Is the Comcast-Time Warner Cable Deal Really a Good Idea?

NEW YORK (TheStreet) -- "The combination of Time Warner (TWX) Cable and Comcast (CMCSA) (CMCSK) creates an exciting opportunity for our company, for our customers and for our shareholders," said Comcast CEO Brian Roberts.

But is it really?

The Time Warner-Comcast deal is expected to create a massive subscriber base of 30 million for Comcast, plus proceeds of $7.3 billion. That cash will come from Comcast's sale of cable systems with 1.4 million subscribers to Charter Communications (CHTR) in order to gain regulatory approval for the Time Warner acquisition.

The merger places Comcast in the lead of the cable communication world. Let's look at whether the deal is worth it from a business and finance standpoint.

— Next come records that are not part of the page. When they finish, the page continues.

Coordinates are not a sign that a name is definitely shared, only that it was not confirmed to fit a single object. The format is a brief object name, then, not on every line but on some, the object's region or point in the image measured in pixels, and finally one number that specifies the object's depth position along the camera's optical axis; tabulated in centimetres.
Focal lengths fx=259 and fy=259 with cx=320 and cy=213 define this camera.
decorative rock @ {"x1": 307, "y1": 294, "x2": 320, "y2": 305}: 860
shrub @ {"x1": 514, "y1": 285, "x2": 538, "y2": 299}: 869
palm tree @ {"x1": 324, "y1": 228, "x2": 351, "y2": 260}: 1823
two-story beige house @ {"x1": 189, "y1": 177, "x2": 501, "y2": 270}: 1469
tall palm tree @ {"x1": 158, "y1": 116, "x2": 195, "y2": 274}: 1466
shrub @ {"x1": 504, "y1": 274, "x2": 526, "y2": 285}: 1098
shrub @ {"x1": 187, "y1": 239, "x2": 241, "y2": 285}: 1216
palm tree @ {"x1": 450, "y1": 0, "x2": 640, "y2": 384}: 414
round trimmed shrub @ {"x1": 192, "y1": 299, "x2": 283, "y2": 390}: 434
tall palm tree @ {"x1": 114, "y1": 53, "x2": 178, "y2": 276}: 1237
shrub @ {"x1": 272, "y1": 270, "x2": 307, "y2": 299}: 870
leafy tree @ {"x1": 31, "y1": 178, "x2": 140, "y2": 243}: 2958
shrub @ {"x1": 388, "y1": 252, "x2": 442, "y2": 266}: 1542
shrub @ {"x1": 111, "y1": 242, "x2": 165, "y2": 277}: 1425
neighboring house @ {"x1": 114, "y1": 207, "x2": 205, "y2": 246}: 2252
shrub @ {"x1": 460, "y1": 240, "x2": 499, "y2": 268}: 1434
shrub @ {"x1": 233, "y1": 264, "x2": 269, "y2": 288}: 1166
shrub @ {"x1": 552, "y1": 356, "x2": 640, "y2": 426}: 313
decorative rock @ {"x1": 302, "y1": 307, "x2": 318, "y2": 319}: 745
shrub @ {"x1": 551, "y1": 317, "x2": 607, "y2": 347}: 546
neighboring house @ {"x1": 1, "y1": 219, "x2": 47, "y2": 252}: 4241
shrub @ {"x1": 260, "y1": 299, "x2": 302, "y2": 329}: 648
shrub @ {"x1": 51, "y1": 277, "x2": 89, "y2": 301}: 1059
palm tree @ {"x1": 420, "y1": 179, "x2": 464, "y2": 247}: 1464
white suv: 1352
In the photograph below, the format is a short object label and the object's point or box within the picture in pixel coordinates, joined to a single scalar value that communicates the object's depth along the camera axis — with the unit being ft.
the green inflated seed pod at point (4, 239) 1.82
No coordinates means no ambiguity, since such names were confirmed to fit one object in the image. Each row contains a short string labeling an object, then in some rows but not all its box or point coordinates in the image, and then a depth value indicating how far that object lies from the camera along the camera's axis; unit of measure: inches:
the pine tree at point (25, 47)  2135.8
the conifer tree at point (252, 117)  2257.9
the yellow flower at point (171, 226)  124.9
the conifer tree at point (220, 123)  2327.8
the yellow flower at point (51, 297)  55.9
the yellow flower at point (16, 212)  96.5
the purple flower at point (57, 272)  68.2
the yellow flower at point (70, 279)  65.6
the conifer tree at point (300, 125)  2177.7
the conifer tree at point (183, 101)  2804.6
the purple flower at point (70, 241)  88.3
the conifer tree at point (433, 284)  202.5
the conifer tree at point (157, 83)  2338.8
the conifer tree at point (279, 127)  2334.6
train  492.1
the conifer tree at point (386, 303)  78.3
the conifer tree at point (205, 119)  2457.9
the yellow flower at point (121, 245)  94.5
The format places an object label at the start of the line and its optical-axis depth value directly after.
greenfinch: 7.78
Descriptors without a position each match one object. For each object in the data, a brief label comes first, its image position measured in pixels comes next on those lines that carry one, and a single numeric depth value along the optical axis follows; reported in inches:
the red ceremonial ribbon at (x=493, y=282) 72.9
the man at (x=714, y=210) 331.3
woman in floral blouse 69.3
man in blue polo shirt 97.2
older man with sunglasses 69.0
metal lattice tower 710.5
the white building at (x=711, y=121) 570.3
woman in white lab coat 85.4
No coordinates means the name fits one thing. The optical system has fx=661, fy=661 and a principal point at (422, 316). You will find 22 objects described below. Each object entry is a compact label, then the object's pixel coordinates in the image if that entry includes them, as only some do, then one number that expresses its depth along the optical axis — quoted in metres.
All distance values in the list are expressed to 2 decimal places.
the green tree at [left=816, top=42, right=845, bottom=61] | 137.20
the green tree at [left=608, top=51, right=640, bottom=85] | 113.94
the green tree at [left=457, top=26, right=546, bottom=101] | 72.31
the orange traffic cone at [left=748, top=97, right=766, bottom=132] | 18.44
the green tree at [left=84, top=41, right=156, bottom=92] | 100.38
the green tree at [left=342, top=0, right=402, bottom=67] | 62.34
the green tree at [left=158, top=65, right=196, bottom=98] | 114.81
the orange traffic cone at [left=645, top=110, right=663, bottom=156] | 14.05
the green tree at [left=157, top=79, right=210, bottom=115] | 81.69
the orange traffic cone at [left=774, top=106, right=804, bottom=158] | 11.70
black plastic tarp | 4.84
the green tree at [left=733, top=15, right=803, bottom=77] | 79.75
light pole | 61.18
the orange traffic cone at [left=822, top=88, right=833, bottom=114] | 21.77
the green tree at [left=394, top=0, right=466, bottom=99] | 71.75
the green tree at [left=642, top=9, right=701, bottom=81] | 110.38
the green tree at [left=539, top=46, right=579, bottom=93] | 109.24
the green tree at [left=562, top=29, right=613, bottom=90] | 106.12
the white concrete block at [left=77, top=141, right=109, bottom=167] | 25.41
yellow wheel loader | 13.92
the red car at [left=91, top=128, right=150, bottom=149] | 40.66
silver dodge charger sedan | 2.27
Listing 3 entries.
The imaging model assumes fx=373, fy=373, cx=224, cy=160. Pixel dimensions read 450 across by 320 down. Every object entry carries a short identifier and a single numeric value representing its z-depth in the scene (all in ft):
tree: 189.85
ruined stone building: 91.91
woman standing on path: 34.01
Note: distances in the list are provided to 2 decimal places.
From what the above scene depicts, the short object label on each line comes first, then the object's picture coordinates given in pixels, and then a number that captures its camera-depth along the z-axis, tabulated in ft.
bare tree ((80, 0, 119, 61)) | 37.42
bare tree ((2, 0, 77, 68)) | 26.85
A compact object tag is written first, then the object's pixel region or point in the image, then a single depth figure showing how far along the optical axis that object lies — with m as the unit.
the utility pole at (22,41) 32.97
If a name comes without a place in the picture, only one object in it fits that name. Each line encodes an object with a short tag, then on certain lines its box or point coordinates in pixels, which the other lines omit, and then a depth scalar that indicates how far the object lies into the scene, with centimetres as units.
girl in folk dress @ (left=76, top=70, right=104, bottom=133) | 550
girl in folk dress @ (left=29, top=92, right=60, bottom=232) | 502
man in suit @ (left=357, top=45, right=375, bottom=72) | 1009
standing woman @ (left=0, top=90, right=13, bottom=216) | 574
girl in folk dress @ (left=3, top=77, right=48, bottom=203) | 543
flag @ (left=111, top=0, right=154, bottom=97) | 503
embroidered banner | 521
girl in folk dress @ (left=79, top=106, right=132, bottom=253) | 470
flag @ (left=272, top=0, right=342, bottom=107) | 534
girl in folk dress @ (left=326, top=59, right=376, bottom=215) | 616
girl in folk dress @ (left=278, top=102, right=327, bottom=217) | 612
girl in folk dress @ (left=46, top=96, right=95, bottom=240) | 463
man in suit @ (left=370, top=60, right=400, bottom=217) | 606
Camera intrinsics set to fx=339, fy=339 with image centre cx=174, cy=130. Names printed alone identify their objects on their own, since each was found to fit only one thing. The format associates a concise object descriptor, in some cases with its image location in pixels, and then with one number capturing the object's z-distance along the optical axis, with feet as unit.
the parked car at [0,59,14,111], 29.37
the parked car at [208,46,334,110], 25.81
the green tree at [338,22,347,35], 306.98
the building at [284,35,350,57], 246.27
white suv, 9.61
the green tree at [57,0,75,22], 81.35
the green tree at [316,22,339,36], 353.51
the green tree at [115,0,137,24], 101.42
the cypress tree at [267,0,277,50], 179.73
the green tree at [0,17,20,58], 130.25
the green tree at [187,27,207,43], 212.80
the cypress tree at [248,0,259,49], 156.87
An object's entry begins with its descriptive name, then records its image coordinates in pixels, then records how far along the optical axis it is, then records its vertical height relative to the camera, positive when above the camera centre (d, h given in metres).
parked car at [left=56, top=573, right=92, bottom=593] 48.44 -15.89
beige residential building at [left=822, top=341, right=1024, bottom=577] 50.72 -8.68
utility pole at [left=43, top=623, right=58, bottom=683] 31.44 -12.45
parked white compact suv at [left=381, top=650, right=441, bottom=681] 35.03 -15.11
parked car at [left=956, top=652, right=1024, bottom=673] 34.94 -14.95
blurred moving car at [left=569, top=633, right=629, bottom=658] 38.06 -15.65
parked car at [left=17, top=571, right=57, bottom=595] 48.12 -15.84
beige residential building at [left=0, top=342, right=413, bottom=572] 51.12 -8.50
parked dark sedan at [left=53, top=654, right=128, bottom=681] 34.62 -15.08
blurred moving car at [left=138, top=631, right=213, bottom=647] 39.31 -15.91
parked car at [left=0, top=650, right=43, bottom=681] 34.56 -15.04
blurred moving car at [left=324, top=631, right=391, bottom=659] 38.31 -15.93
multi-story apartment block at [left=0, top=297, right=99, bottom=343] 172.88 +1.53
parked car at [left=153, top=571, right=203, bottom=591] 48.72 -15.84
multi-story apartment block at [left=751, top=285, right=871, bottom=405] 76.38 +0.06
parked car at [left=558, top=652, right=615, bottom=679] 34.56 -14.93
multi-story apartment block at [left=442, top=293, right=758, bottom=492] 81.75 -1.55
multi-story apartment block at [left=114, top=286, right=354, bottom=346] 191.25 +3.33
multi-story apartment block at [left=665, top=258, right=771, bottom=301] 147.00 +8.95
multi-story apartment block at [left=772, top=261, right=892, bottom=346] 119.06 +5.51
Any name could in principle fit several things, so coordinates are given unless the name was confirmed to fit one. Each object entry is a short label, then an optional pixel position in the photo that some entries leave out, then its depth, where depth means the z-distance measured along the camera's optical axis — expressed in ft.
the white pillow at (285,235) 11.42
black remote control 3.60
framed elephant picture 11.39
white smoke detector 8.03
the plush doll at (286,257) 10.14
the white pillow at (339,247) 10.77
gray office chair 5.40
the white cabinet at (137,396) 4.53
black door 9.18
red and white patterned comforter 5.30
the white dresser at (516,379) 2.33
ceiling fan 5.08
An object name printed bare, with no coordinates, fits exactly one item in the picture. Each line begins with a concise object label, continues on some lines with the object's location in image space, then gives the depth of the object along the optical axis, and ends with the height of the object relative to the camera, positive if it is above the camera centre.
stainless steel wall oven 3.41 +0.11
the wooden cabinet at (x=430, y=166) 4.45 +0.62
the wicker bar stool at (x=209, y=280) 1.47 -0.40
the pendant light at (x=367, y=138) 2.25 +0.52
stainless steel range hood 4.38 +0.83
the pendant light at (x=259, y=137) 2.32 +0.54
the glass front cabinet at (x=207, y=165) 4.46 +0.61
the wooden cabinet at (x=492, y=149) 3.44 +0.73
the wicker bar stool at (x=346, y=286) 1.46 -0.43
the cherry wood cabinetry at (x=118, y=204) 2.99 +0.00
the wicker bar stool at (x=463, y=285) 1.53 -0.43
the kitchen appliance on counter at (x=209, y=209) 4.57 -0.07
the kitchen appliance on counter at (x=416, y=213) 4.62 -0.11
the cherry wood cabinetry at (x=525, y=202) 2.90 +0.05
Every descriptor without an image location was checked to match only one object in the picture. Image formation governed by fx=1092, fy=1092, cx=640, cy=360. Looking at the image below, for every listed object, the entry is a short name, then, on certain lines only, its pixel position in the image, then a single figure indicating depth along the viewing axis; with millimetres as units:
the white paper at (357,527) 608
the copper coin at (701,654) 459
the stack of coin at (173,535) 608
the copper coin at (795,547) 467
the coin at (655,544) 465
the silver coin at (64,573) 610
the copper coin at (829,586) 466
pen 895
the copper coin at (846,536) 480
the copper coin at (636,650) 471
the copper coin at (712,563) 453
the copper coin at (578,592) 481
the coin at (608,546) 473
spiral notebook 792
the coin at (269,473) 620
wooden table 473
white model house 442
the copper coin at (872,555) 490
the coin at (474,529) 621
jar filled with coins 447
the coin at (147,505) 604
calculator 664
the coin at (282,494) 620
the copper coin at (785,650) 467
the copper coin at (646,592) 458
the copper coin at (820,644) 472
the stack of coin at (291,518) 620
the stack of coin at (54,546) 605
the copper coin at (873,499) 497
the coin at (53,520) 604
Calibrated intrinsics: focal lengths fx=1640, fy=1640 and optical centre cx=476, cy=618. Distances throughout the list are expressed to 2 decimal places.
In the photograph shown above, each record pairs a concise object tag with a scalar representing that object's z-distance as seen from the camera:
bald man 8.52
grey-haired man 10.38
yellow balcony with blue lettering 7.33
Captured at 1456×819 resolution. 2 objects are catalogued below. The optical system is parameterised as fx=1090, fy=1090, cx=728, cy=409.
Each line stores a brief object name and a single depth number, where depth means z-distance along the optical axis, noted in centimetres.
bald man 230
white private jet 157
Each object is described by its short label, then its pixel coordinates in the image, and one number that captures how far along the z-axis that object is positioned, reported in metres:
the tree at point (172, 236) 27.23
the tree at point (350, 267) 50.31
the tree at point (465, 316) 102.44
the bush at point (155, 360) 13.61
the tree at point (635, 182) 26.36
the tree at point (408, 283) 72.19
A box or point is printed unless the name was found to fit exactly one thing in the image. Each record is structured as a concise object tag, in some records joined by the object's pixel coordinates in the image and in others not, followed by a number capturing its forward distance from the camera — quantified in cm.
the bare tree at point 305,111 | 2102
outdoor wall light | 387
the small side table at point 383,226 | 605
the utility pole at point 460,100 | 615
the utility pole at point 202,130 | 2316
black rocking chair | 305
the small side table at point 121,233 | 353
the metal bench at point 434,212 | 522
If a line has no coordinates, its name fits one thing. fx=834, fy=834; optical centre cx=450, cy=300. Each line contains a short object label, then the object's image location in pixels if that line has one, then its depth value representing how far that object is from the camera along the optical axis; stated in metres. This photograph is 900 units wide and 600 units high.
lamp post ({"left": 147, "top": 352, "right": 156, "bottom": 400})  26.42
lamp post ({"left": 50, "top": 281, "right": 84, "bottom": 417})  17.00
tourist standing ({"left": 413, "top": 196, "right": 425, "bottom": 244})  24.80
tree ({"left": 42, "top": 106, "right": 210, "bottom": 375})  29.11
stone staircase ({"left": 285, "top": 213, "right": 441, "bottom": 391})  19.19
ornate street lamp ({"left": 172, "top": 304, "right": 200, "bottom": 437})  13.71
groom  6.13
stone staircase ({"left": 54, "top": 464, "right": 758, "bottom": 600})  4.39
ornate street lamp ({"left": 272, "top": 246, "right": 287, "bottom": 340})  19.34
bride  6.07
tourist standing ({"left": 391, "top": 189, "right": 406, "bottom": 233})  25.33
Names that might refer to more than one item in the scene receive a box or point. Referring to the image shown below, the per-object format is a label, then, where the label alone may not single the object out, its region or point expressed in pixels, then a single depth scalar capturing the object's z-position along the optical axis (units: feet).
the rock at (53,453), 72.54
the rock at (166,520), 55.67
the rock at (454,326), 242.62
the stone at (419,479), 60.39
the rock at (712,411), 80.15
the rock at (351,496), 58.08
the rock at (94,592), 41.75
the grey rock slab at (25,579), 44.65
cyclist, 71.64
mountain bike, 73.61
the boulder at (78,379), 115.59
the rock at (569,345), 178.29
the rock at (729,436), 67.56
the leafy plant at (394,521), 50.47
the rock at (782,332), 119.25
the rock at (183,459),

So what are the potential pitfalls?

1. Not focusing on the voice and video business

Cable TV is fast becoming a thing of the past. All the major TV providers lost a collective 113,000 subscribers in Q3 of fiscal 2013, with Time Warner Cable losing a whopping 306,000 TV subscribers. Tom Rutledge, CEO of Charter Communications, was "surprised" that 1.3 million of his 5.5 million customers opted out of the TV option.

In fact, the video and voice businesses have shown the slowest growth for Comcast, while Time Warner Cable's video and voice business shrank in 2013. It can be safely concluded that, with the massive $45.2 billion deal, Comcast was not looking to improve its cable TV business.

So, then, what is it looking for, and what does it stand to gain by the deal?

2. Net broadband subscriber growth is slowing

Time Warner Cable is a leader in deploying community Wi-Fi, with more than 30,000 hotspots, primarily in Los Angeles and New York City. The only effective step toward online video streaming is a far stronger presence as an Internet service provider. With the merger, Comcast mainly aims to magnify its market position in the Internet world. In fact, as reported last week, the company intends to put up 8 million Wi-Fi hotspots in the U.S. by the end of 2014.

But strangely, the net additions of broadband subscribers aren't doing much. Comcast added 1.16 million broadband subscribers in 2011 and 1.30 million in 2013.

Are U.S. Internet subscribers gradually moving on to better options? What's going on?

In truth, there are several other high-speed options available for U.S. Internet consumers these days. According to, Verizon (VZ) Fios and Midcontinent are the top two Internet service providers when it comes to speed.